→ Input data

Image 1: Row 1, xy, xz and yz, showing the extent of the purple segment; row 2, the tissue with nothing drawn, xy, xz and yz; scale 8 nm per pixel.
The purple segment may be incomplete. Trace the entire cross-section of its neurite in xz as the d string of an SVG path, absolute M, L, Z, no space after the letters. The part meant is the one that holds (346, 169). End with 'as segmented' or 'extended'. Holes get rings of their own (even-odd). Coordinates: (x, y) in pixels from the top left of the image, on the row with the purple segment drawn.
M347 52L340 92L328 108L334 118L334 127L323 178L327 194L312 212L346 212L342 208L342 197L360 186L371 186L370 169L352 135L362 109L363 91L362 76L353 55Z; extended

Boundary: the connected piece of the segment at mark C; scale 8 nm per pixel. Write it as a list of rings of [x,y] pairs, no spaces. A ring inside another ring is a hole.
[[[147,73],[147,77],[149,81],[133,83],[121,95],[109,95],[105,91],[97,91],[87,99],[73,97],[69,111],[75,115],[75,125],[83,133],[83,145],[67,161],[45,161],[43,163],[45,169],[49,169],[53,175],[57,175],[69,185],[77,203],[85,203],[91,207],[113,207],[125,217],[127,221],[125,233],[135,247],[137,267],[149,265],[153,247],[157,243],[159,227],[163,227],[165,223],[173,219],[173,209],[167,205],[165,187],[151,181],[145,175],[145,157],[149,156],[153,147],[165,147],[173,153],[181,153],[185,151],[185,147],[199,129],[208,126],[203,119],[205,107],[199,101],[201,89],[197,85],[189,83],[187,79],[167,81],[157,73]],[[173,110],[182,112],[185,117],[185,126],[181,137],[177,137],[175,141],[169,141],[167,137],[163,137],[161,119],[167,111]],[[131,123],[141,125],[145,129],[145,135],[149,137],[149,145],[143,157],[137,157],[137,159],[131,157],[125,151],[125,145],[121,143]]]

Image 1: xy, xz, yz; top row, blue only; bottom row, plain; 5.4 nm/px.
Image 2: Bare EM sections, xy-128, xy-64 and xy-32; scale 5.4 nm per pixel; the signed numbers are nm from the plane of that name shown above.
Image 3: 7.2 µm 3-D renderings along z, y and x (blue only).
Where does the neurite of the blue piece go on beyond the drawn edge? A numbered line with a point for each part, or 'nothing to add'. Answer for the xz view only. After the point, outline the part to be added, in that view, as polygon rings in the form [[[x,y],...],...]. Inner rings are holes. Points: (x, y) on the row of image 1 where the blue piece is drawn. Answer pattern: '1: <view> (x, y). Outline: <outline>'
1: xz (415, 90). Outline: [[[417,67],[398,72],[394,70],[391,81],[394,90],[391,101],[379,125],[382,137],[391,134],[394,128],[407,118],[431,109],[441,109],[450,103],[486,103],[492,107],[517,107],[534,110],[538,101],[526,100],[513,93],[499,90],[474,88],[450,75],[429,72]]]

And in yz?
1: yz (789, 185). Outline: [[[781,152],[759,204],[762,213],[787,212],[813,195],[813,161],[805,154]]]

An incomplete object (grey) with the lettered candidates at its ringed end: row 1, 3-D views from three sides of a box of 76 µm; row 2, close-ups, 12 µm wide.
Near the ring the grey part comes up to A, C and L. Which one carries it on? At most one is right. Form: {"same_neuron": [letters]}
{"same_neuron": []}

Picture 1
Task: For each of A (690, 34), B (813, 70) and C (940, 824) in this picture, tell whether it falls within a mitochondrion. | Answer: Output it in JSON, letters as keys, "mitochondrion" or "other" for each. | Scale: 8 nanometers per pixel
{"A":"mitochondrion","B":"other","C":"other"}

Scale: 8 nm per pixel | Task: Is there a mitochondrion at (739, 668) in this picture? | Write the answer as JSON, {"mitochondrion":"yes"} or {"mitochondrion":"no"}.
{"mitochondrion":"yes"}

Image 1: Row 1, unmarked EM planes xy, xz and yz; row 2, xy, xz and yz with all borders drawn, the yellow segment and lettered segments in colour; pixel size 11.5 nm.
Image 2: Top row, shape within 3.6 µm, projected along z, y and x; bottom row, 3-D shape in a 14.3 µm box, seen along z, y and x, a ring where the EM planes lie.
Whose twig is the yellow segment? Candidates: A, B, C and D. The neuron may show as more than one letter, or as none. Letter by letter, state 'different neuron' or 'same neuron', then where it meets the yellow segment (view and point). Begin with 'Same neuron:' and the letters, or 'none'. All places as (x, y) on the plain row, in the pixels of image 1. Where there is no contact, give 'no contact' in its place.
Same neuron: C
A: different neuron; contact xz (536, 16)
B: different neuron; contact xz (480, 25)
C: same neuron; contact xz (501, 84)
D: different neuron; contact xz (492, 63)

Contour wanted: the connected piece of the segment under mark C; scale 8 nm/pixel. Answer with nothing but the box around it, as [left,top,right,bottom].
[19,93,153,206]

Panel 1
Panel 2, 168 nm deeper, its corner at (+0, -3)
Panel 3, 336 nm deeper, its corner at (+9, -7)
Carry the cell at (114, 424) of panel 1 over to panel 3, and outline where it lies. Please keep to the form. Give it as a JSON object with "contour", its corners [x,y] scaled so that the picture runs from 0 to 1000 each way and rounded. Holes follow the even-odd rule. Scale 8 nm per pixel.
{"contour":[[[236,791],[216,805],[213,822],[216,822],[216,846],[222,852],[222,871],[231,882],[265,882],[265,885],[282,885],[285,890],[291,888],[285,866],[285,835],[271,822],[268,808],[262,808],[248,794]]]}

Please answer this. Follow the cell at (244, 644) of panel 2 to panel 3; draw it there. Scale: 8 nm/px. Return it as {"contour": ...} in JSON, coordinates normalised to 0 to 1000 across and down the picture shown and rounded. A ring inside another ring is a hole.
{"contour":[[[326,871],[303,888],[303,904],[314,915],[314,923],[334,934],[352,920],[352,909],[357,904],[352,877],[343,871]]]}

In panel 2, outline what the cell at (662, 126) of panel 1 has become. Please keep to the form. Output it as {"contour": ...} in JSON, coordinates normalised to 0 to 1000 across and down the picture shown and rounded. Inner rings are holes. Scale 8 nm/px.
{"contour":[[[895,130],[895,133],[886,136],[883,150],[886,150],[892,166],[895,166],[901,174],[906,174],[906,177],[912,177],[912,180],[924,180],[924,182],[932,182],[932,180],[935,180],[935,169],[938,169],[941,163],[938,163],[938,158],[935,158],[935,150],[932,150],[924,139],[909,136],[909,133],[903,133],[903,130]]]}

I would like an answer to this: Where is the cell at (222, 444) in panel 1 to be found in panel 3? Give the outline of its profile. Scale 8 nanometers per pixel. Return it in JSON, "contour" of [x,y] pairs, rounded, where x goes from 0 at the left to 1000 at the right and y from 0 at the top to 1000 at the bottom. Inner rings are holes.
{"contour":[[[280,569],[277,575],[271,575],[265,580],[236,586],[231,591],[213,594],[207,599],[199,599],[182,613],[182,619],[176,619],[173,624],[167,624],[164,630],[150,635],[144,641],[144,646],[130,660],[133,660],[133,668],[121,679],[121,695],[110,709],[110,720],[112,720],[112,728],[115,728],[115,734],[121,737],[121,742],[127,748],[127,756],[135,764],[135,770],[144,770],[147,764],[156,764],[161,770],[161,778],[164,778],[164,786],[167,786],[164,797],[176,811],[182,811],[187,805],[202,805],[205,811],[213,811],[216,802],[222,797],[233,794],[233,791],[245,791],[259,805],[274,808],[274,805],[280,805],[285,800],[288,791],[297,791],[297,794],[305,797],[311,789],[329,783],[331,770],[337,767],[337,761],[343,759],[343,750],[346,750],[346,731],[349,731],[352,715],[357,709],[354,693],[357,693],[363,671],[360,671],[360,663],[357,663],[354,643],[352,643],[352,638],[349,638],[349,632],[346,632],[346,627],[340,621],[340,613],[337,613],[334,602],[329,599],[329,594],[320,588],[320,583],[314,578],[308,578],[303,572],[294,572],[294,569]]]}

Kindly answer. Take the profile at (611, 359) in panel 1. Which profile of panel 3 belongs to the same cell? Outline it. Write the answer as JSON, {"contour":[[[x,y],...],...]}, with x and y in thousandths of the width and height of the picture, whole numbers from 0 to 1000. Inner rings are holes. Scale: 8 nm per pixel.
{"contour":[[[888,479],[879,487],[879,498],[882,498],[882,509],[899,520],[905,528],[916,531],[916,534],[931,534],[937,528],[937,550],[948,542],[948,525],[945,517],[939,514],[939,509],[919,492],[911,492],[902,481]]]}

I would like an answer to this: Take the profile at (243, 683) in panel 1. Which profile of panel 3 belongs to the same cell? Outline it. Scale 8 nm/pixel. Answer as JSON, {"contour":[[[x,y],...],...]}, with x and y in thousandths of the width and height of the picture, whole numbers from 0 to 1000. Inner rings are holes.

→ About this task
Work out how many lines of the material contain the string "along"; nothing except that figure should be given.

→ Result below
2